EXERCISE DIRECTIONS: Go over the data and keep only the lines that include "each".

● ● ● ● ● ● ●

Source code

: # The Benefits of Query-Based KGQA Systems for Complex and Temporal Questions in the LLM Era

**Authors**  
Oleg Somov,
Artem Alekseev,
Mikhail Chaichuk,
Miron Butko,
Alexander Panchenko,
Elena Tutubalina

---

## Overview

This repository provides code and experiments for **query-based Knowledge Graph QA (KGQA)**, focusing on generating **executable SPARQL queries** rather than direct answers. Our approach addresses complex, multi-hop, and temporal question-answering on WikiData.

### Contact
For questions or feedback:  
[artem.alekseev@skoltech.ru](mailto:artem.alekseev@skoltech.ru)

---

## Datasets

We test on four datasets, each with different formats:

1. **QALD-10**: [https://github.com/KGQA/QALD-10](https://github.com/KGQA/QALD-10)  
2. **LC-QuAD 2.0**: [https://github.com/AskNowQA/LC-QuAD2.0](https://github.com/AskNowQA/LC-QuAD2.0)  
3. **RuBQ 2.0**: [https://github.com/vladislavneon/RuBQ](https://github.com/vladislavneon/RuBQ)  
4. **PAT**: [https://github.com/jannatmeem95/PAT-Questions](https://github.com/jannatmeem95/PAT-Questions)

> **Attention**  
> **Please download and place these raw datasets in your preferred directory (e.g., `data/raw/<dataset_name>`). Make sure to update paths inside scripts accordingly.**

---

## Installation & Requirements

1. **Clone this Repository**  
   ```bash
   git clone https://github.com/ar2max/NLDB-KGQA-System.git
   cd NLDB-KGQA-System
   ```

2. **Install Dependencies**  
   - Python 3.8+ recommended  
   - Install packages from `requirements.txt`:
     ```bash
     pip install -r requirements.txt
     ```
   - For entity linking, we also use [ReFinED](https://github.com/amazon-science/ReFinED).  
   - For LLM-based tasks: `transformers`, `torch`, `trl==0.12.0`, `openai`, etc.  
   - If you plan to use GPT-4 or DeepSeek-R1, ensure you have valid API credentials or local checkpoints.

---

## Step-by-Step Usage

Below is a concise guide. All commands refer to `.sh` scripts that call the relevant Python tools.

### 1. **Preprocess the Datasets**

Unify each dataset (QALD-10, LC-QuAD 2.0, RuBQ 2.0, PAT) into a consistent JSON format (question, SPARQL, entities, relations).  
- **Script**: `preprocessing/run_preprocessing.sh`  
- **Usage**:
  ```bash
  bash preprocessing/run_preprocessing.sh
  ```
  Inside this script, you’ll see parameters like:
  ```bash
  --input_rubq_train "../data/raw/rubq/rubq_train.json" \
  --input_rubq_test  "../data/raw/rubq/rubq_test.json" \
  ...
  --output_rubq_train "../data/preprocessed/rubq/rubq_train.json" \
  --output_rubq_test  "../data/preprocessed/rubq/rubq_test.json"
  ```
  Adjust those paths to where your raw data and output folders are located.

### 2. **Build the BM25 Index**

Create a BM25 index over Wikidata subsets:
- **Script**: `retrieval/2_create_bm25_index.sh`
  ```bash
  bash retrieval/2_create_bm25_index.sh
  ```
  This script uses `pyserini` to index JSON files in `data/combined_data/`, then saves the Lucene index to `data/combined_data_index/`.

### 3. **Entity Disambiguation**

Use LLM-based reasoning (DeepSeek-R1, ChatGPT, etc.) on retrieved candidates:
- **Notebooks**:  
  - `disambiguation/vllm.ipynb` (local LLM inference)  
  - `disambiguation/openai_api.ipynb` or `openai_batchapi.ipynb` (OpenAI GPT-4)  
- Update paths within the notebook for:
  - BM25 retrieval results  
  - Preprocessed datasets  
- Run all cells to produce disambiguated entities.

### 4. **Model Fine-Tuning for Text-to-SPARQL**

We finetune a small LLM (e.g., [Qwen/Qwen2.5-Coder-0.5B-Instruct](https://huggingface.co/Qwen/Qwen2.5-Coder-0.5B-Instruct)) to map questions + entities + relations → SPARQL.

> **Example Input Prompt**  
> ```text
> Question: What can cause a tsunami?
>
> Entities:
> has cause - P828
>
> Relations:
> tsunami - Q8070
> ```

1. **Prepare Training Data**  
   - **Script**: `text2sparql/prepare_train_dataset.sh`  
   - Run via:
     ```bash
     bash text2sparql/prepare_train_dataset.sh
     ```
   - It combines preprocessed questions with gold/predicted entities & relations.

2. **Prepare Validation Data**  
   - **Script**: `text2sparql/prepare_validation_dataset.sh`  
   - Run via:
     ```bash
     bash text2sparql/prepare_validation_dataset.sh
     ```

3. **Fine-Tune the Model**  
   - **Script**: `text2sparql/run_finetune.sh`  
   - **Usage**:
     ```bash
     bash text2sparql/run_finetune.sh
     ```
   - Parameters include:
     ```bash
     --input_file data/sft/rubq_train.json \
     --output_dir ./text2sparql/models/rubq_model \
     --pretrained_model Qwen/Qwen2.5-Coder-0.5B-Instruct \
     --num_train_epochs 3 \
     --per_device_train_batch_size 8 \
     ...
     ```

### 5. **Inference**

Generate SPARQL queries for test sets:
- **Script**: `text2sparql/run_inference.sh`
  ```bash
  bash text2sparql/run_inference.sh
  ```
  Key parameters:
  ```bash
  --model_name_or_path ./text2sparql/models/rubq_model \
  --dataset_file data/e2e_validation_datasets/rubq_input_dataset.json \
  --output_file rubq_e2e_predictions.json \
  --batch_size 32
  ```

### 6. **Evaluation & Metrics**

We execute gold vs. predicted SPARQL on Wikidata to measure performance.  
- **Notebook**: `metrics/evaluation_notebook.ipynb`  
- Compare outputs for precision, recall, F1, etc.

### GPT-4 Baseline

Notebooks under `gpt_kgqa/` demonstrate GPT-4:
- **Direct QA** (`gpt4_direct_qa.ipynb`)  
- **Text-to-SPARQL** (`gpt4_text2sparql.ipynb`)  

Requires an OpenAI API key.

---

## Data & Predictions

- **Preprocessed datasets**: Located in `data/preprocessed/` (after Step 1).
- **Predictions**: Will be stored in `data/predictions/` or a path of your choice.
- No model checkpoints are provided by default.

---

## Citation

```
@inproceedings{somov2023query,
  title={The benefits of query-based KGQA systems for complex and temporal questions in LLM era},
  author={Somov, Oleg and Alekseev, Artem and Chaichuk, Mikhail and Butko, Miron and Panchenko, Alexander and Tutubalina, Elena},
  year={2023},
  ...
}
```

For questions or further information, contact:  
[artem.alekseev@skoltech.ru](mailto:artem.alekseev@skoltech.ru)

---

● ● ● ● ● ● ●

SOLVED PROBLEM:
We test on four datasets, each with different formats:
Unify each dataset (QALD-10, LC-QuAD 2.0, RuBQ 2.0, PAT) into a consistent JSON format (question, SPARQL, entities, relations).  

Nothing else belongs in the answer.